There are too many events for me to keep track of. My Facebook events page, my calendar, my mailboxes are overwrought. I have stacks of printed calendars on my desk that remain unopened from various arts institutions. Such choice, such variety is wonderful on the surface! Why, just this weekend, I have to hit up the LA><ART opening of two solo exhibitions by Kelly Barrie and Terry Chatkupt; Edgar Arceneaux’s opening and dinner at Suzanne Vielmetter (both Saturday at 6pm); and the Fallen Fruit Let Them Eat LACMA event on Sunday. And I will miss three cool-looking events at LACE (especially the interesting Museum of Public Fiction panel) and a friend’s sketch comedy show. And these are just the events in which I feel a real investment, those I am truly interested in and want to attend for my own edification. And these are only the ones I know about.
But with this overabundance of endless panels, participatory artworks, workshops, presentations and performances comes a heavy pressure on limited time, with the reciprocal need to feel a part of the various temporary communities produced by such events.
I know I am not alone in this contemporaneous moment, as colleagues and friends have complained of the same slightly distressing pull on their time. Some are masterful at balancing children, relationships, jobs, friends and art world events – but surely there are others like me who feel constantly overwhelmed. In many ways, we can chalk this up to the increasing ease of information distribution – and thus perhaps overdistribution? I was recently clued into the block of html code that allows one to invite all of one’s friends on Facebook to an event without discriminately selecting each invitee.
Perhaps because of this knowledge, I get the feeling that I am sometimes invited to events not because I am necessarily expected or even desired at the event itself – if I were to go to [cite potentially uncomfortable art event], I would feel out of place. Rather, these forms of distribution are yet another way in which to increase one’s cultural capital – to show that one is active on the scene, out there, working and gathering and networking and advancing one’s creative agenda.
There is nothing necessarily bad about this at all, but I do find myself overwhelmed at times by the reciprocal expectation – ostensibly to enjoy, but also to attend, to be seen at, to expand my own network, to enter new communities, to advance my own creative agenda at such events. This circulatory system of venues, people, organizers, producers, audiences, and artists is an excellent vehicle through which to increase presence and thus capital – and the expansion of synapses within such a system speaks to a dynamic art world and is indicative of current modes of operation.

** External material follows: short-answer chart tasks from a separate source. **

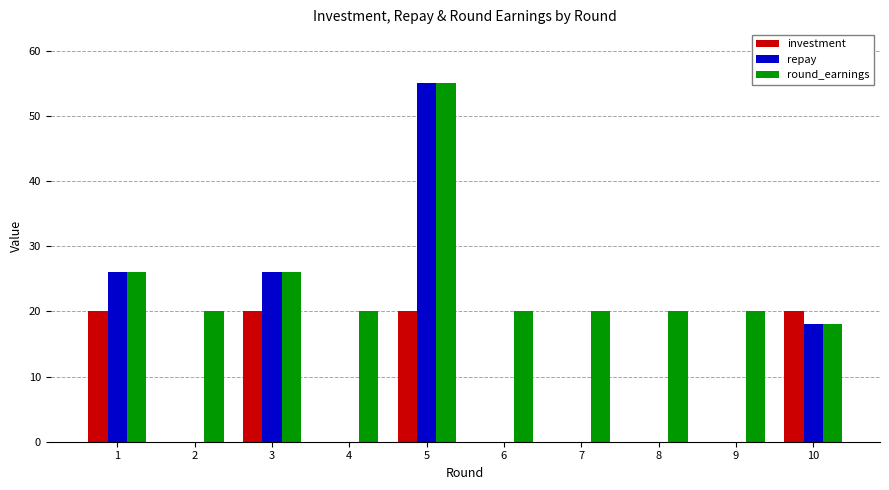

Which series changed the most between 6 and 10?

investment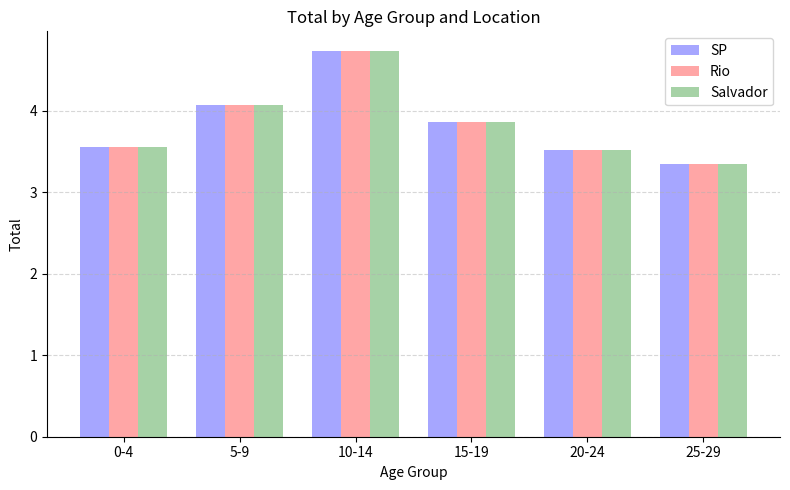

What is the smallest value displayed?

3.3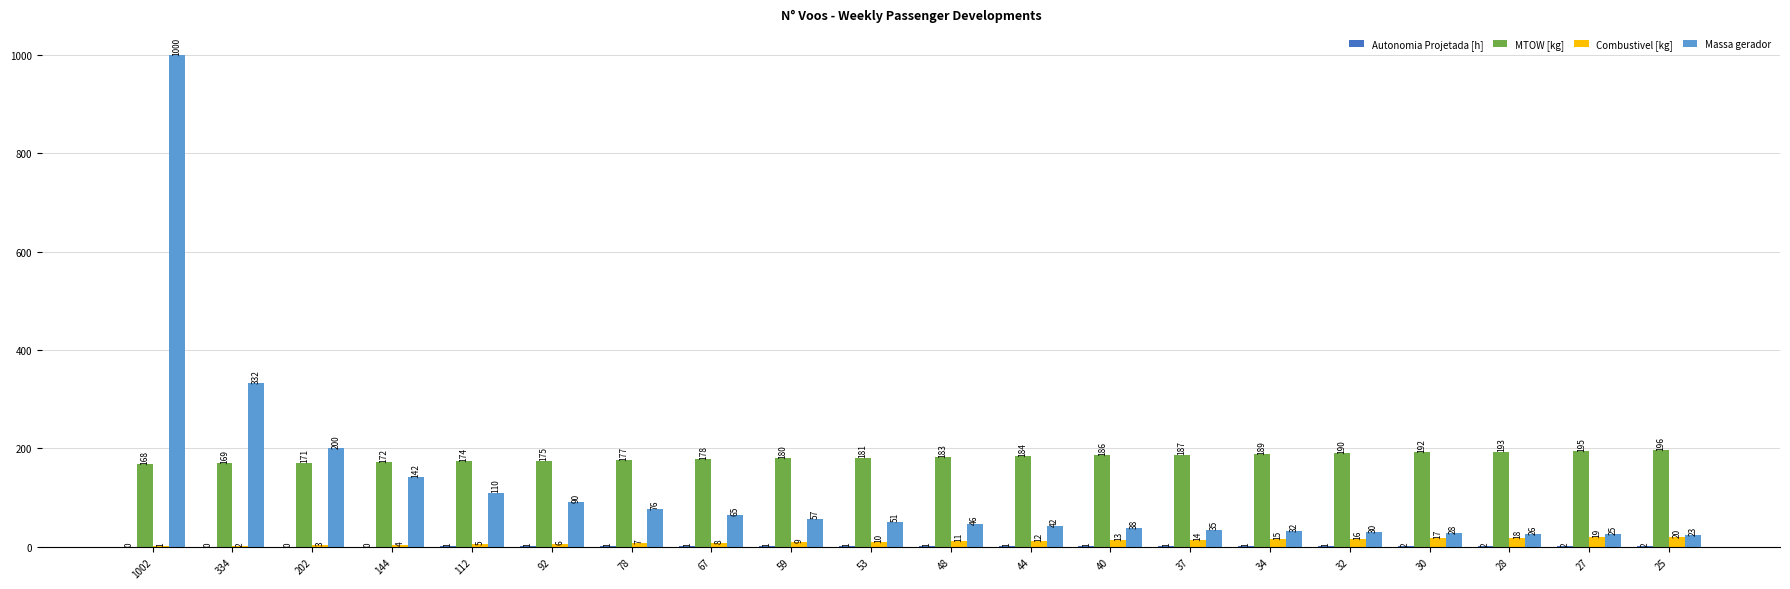

True or false: Massa gerador has a value of 26.0 at 28.

True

These events share the “situational characteristics of contemporaneity” defined by Terry Smith as “prioritizing the moment over time, direct experience of multiplicitous complexity over the singular simplicity of distanced reflection.” As Claire Dougherty explains in her introduction to the anthology Situation, “these properties are displayed by a complex network of artworks, projects, events, interventions, happenings, small gestures and spectacular intrusions over time.” There is great slippage between artistic and political concerns that demand engagement, participation, conversation, and pedagogical situations as modes of working, and the importance of the social event to fundraising, marketing, and self-promotion.
Yet, I find myself wondering as I consider the increasing demands on my time – does the frequency and overdistribution of such events present dangers of dilution and a resulting lack of “distanced reflection”? Is there a destabilizing effect on the fragile produced communities of small experimental spaces and oft-marginalized cultural producers? Or, because of the rapid expansion and increasing professionalization of the art world, heightened in Los Angeles because of the presence of half a dozen world-class MFA programs in the immediate vicinity, is there a never-ending capacity to absorb such events? An ever-flowing stream of new art students and new work and new experimental spaces, a constant refreshment of the circulatory system of this event-driven cultural production?
I worry that scholarly reflection and distance will become impossible (or at least, difficult) with such oversaturation, and that too many critical projects simply die away without hardly a peep. I also worry that this lack of distance and criticality inevitably leads to a constant reinvention of the wheel – regurgitated events and concerns that are continually cycled through instead of built up and studied and critiqued. These worries are probably somewhat unfounded, and the proliferation of artists also means a proliferation of engaged critics and writers and publications through which to address such projects. The more the merrier, but the deeper the better. For myself, I must become okay with my own discrimination, and define how I want to function tactically in this swirl of constant production.